▶ [Verilen Metin]:
○ ○ ○

Mesajı Okuyun
Old 20-01-2023, 12:50   #3
Av.YALCINHUKUK

 
Varsayılan

Bu ay almış olduğum bir ret kararı... belki yardımcı olur...

"Talep eden vekili dilekçesinde özetle; müvekkili ile ... Ltd. Şti. arasında yapılan anlaşma gereği müvekkilin 660.000TL karşılığında ...Ltd. Şti.ne ait ...İstanbul" adresinde bulunan villanın havuz ve garaj yapımı için teklif verdiğini, müvekkilin sözleşme konusu işe 2022 tarihinde başladığını ancak zamanla karşı tarafça sözleşmede olmamasına rağmen ekstra 70.000,00 TL'lik işler yaptırıldığını, karşı tarafın esas sözleşmeye konu borçtan 50.000,00 TL, ekstra yapılan işlerden de 70.000,00 TL'lik borcunun bulunduğunu, bu tutarların müvekkiline ödenmediğini, gerekçe olarak da işin eksik yapıldığının ileri sürüldüğünü ileri sürerek ..İstanbul" adresinde keşif yapılarak; müvekkilinin yapmış olduğu havuz ve garaj işinin eksiksiz ve tam olduğunun, ayrıca ekte sunduğumuz teklif formu haricinde fazladan iş yapılıp yapılmadığının tespitine karar verilmesini talep etmiştir.

Taraflardan her biri, görülmekte olan bir davada henüz inceleme sırası gelmemiş yahut ileride açacağı davada ileri süreceği bir vakıanın tespiti amacıyla keşif yapılması, bilirkişi incelemesi yaptırılması ya da tanık ifadelerinin alınması gibi işlemlerin yapılmasını talep edebilir. Delil tespiti istenebilmesi için hukuki yararın varlığı gerekir.

Kanunda açıkça öngörülen hâller dışında, delilin hemen tespit edilmemesi hâlinde kaybolacağı yahut ileri sürülmesinin önemli ölçüde zorlaşacağı ihtimal dâhilinde bulunuyorsa hukuki yarar var sayılır (HMK md. 400).

○ ○ ○

▶ [Gösterilen Veriler]:
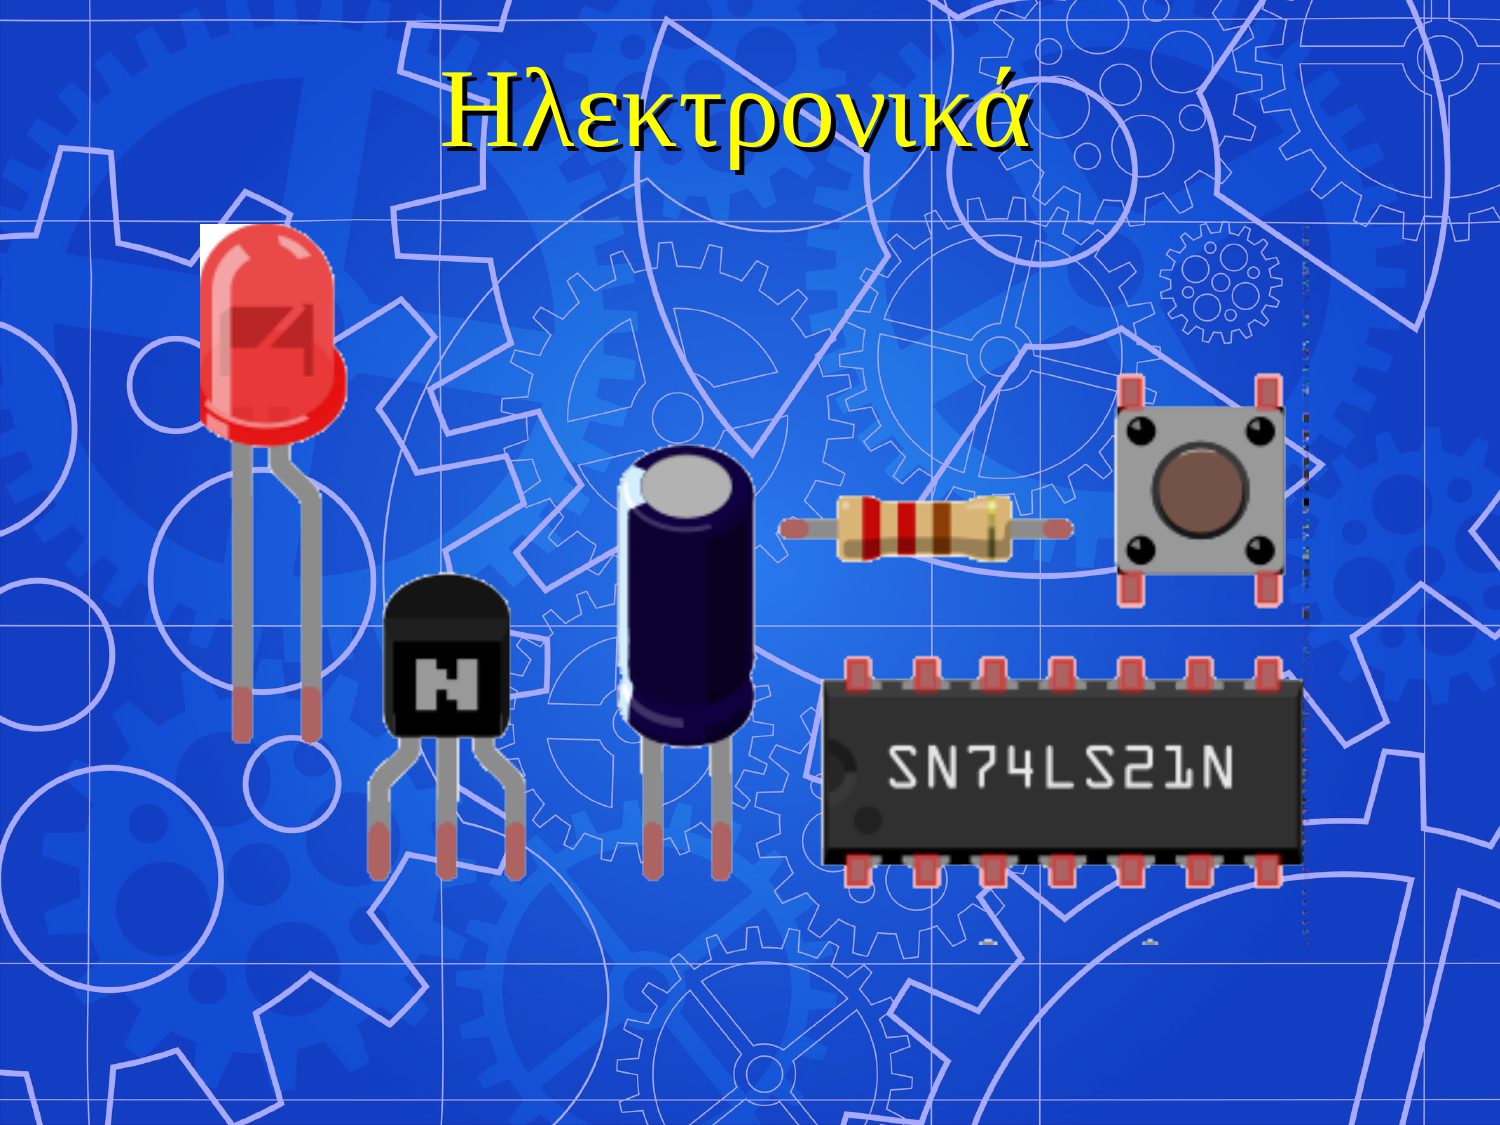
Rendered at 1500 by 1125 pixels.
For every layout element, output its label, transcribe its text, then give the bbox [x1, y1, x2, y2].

text_box Ηλεκτρονικά [106, 26, 1366, 178]
picture [200, 224, 1309, 945]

○ ○ ○

Verilen metne göre talep edenin müvekkili, villanın hangi işleri için teklif vermiştir?

▶ [Görevin Çıktısı]:
Havuz ve garaj yapımı için.